You’d think the officials would’ve been all over me, the one who was capable of shooting fire, but no, they latched onto the frog. First he set off the alarm with the gold chains hanging around his neck, bling he’d worn to the New Year’s Eve party.
While he was taking those off, I noticed one security person checking a database on the computer. I don’t know if Baldy’s Texas speeding tickets showed up or what, but before we knew it, the security guy was searching Baldy’s carry-on. Turns out there was a magic wand in it.
Don’t ask me where the frog got that thing, but I’m betting there’s a charge on my credit card. Baldy has been playing fast and loose with my plastic.
“What’s this for?” The security guard held up the wand, which looked like a halfway decent one. I hadn’t seen one since high school when we had to buy a cheap model for our Wand Management class.

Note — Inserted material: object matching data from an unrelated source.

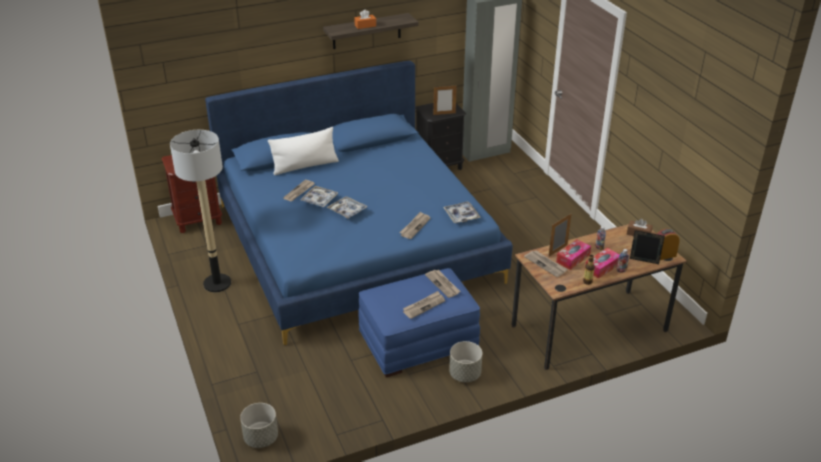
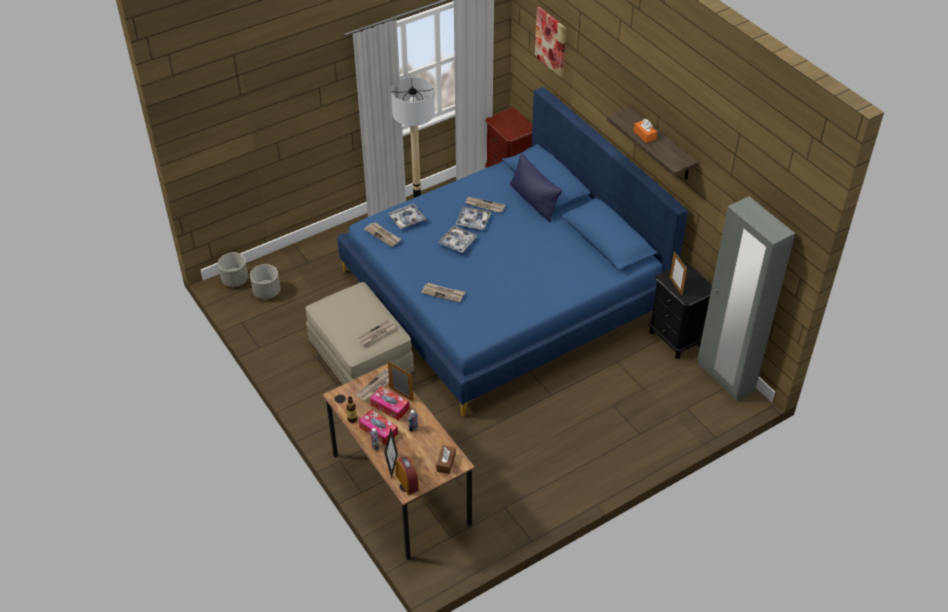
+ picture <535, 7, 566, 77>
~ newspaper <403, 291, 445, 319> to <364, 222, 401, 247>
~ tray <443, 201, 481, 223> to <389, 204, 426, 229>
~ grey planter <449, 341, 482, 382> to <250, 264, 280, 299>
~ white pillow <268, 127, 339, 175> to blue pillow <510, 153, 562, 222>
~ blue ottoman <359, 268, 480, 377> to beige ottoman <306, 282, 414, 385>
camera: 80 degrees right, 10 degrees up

I’d never been drawn to the concept of pointing sticks at things, so I’d only learned enough to pass the test.
“I’m a symphony director,” Baldy said with a perfectly straight face. “It’s my baton.”
“Which symphony?” The security guy was studying the wand from all angles.
Me, I stood there hoping the wand wouldn’t go off and accidentally cast a spell. Some of them have a hair-trigger response, especially the better ones.
“I’m between gigs right now,” Baldy said. “I have an interview at the Met, and I didn’t want to trust my baton to the baggage handlers.”